READING TEXT:
__________________________________________________

To solve the problem of two particles with masses 20 kg and 10 kg moving towards each other under the influence of gravitational forces, we can use the principles of conservation of energy and Newton's law of universal gravitation. Let's break it down step by step.
Understanding the Forces at Play
According to Newton's law of universal gravitation, the gravitational force \( F \) between two masses \( m_1 \) and \( m_2 \) separated by a distance \( r \) is given by:
F = G \frac{m_1 m_2}{r^2}
where \( G \) is the gravitational constant, approximately \( 6.674 \times 10^{-11} \, \text{N m}^2/\text{kg}^2 \).

__________________________________________________

(Dataset records)
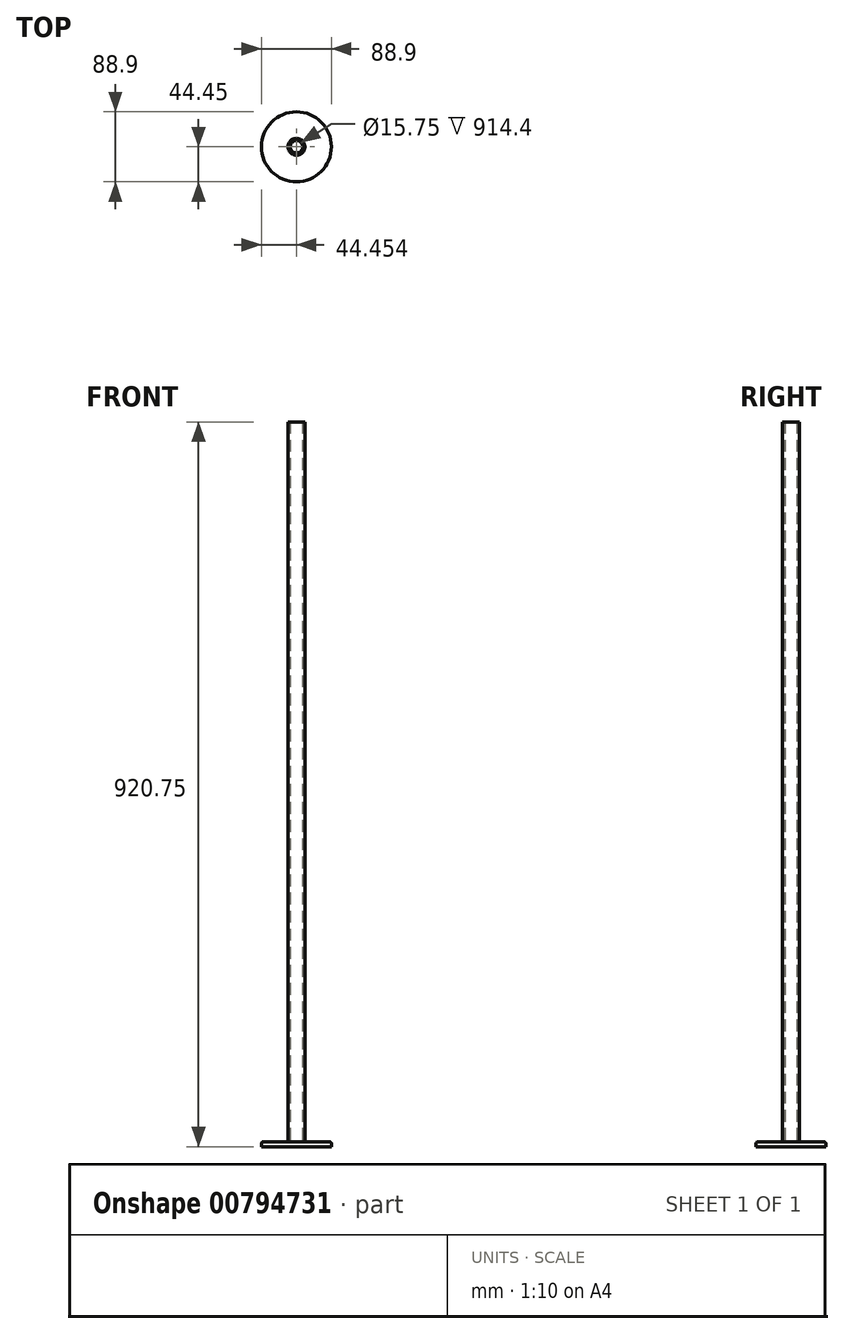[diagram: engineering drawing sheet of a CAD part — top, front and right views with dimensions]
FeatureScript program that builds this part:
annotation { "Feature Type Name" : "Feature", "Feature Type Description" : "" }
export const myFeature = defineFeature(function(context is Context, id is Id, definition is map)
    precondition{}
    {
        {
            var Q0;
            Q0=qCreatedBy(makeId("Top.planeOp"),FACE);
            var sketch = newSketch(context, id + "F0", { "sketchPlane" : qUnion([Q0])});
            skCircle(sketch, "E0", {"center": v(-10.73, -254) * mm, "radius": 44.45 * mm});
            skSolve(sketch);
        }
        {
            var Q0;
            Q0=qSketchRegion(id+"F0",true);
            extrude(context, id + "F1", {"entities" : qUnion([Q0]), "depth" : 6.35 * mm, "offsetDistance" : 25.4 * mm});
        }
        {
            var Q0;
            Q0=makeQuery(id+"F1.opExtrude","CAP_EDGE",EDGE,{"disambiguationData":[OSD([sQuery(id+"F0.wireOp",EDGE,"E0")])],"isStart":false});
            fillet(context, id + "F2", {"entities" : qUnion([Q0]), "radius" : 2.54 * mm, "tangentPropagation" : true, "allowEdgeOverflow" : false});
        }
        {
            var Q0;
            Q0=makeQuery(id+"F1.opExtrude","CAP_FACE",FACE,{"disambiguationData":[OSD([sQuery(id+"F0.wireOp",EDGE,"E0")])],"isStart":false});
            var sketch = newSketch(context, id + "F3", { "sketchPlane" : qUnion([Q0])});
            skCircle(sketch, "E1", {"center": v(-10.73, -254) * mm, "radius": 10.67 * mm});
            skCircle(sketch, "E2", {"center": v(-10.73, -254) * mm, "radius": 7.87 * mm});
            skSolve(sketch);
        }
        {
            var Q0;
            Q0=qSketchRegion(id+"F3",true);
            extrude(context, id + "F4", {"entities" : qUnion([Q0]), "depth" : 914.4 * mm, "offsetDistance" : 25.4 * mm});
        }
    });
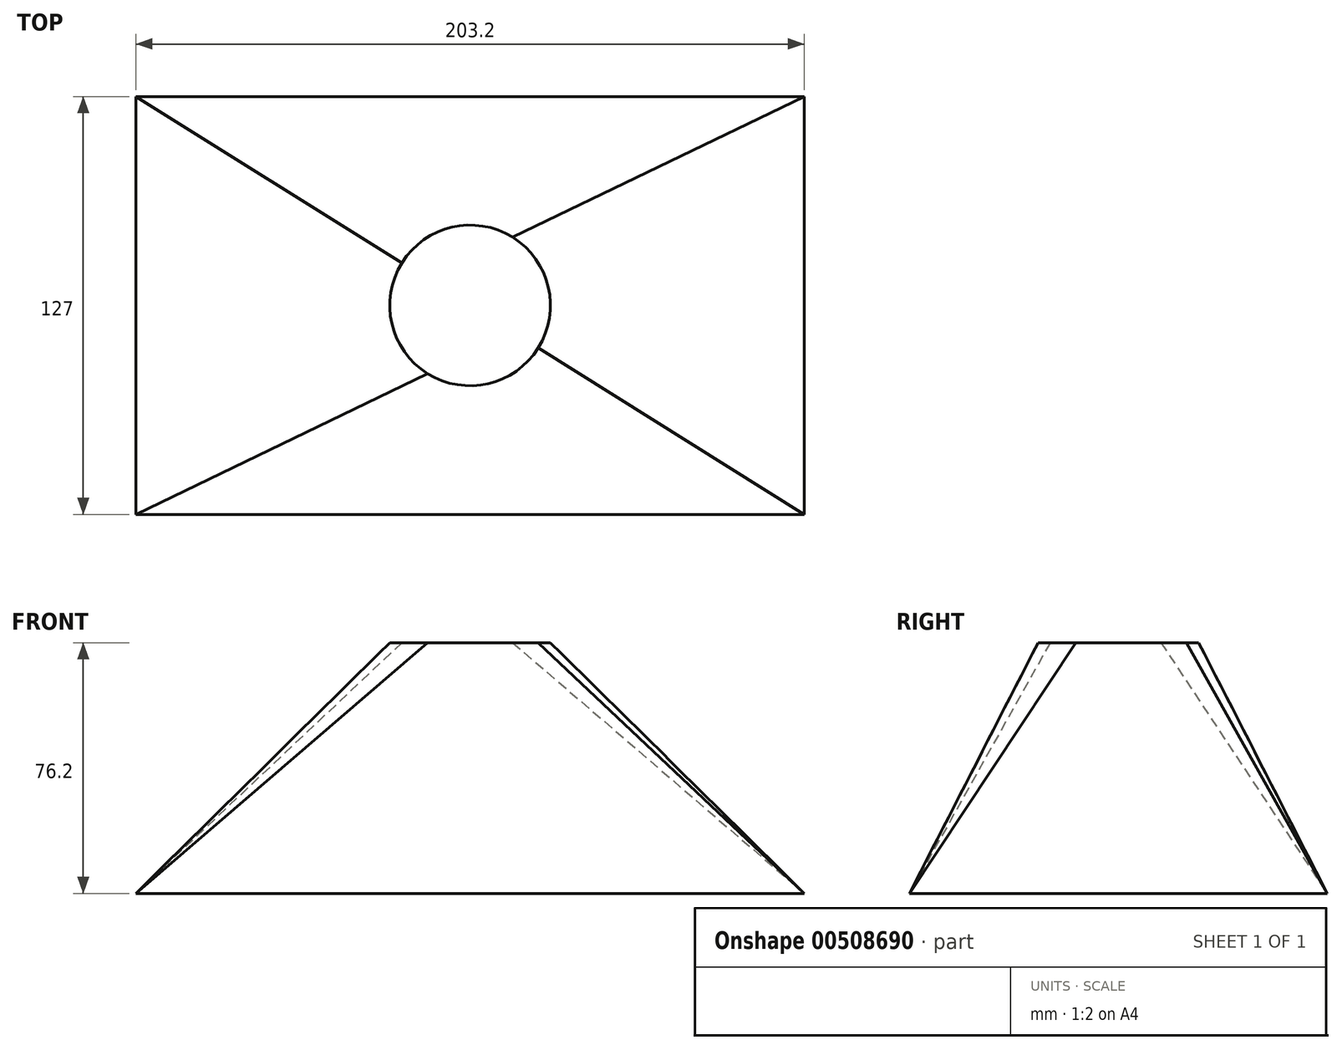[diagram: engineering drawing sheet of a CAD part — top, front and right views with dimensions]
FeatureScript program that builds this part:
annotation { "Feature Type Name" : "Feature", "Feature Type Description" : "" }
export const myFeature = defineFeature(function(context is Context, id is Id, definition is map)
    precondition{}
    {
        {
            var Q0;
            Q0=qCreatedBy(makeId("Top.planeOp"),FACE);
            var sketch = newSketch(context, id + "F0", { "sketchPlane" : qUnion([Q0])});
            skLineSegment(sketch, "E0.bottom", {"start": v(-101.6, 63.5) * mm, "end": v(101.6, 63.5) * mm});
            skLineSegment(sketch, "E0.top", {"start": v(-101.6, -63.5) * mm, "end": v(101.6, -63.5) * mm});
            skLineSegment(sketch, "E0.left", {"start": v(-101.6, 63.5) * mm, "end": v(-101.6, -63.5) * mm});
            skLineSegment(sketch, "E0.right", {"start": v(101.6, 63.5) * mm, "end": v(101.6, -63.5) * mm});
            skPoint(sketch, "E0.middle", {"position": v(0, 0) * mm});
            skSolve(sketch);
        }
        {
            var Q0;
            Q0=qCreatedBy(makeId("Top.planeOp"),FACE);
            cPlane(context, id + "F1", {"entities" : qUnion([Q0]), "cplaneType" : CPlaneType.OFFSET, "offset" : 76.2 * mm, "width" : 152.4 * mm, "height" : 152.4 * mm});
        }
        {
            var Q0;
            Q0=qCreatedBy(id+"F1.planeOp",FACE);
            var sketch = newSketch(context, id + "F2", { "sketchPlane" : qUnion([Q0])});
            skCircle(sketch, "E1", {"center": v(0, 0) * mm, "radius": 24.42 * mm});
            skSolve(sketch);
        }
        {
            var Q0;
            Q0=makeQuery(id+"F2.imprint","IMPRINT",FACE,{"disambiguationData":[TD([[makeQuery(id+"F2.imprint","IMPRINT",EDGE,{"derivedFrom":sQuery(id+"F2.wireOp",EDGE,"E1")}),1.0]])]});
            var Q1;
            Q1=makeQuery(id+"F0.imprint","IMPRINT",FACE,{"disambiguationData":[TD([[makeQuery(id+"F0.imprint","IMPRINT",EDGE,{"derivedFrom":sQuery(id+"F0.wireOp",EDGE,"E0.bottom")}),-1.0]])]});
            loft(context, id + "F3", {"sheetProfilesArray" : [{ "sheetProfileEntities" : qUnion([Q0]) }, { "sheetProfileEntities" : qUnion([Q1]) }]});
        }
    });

__________________________________________________

REQUEST:
What approximate value does the gravitation text above give for the gravitational constant G?

COMPLETE ANSWER:
About 6.674 × 10⁻¹¹ N m²/kg².